柴又、記憶のうちに30 最終回

 時を刻む駅前の寅さん
 この「連載」の一回目で書いたように、私が柴又に住んだのは小学2年の終わりから6年の終わりまでの4年間だけなのだが、執拗なまでにここにいろいろと書きながら、まだ書き足らない気分でいる。しかし数少ない読者の皆さんも、いい加減飽きてきたようなので、そろそろエンドマークを付けることにする。

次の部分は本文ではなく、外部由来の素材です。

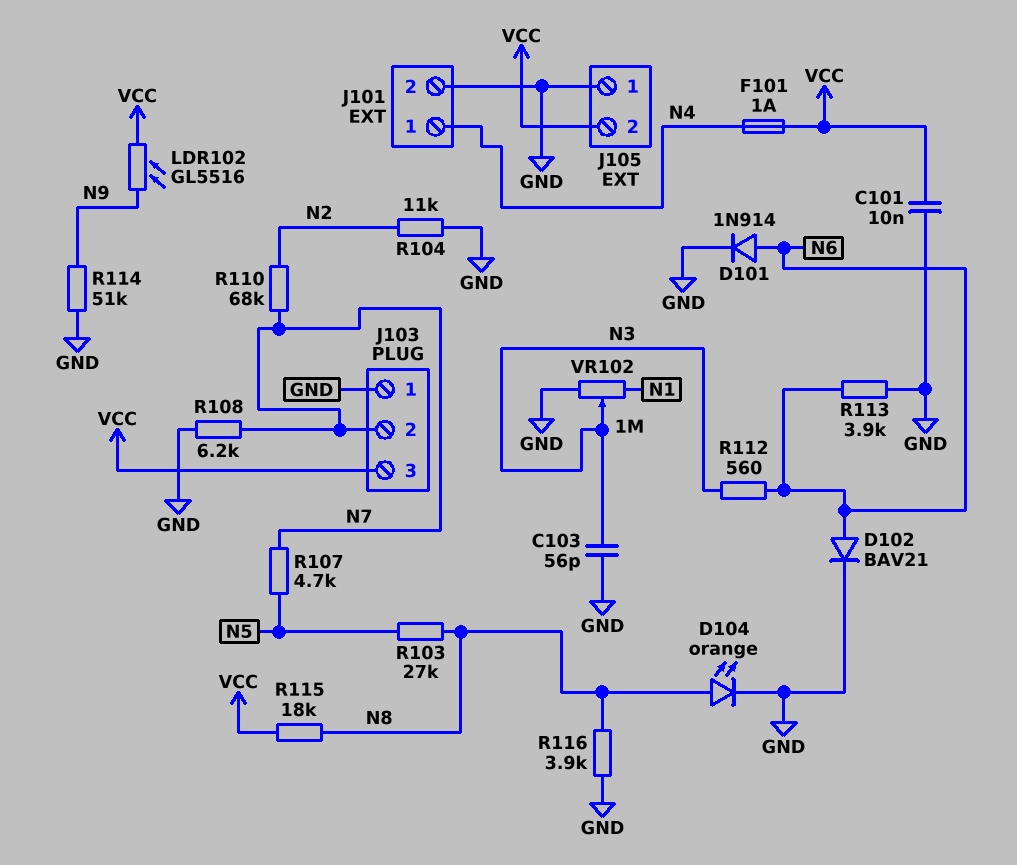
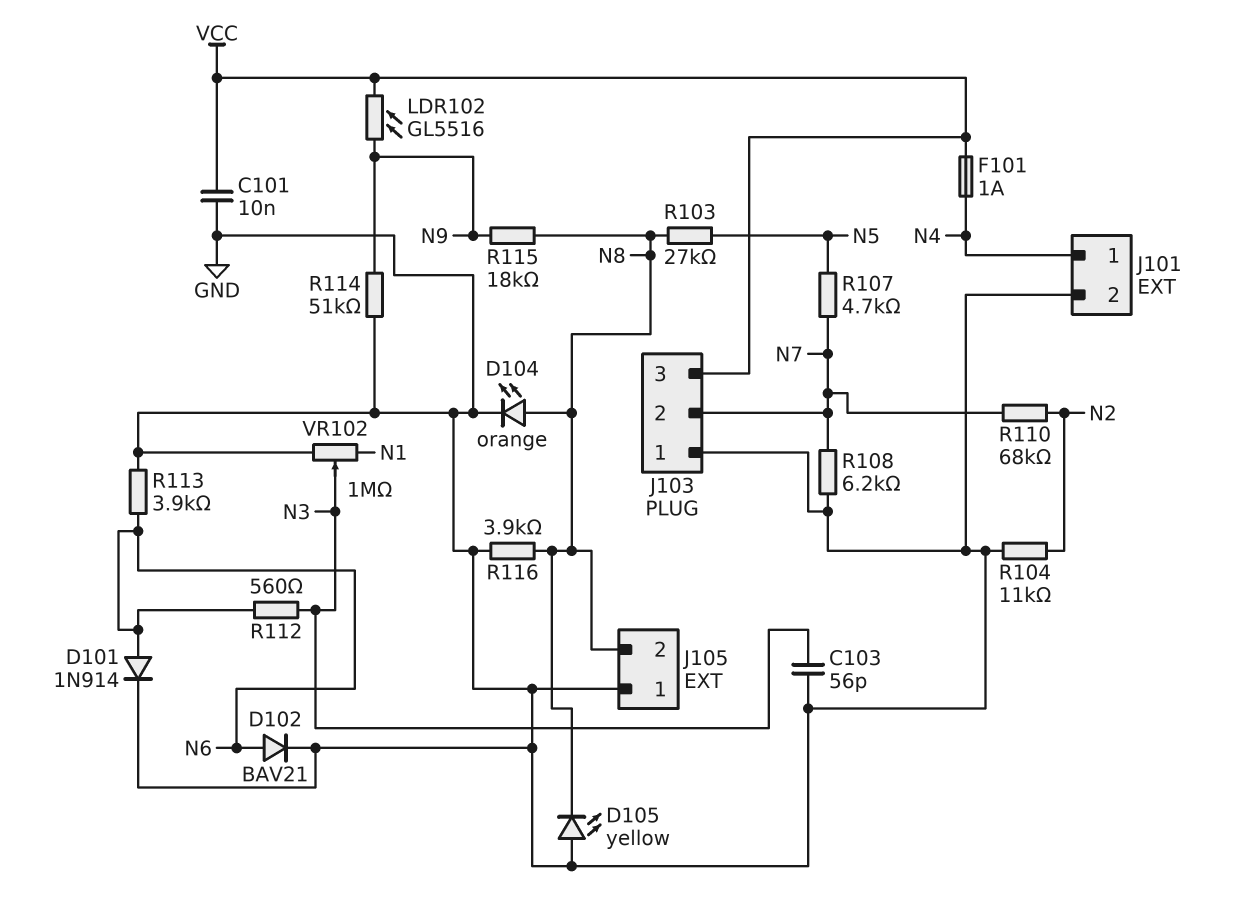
D105: none -> LED yellow (A GND, K N8)
J105 pin 2: VCC -> N8
R115: 18k (N8, VCC) -> 18k (N8, N9)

 しかしこのように町の隅々を記憶しているというのは、子どもゆえのことだろう。そしてその場所その場所に、何らかの思い出が潜んでいるのも、そこが遊び場だったからに他ならないといえる。
 この40年で東京は大きく変貌してしまったが、柴又はいわば「小さく変貌」しただけだった。すでに無くなった店も多いが、柴又駅の駅前広場はどうにか以前の雰囲気を残している。そのことがこの町に最初の一歩を印す人を安心させる。残念なことに広場を囲む店舗の多くはシャッターが下ろされているが、駅ビルが建てられることもない。
 この広場の真ん中にはかつて広告塔が建てられていた。そこには何枚もガラスがはめられていて、一枚一枚に商店の名前が書いてあった。いまその場所には寅さんの銅像とモニュメントが建っている。これが40年間のちょっとした相違点だ。寅さんシリーズが終わってもう十年以上が経つ。しかし柴又が別の物語を必要とするのは、だいぶ先のことになるだろう。柴又にこれ以上似つかわしい物語は、たぶんないのだから。★寅さんの銅像にカメラを向ける人は跡を絶たない。おっと、かくいう私もそのひとりではあった。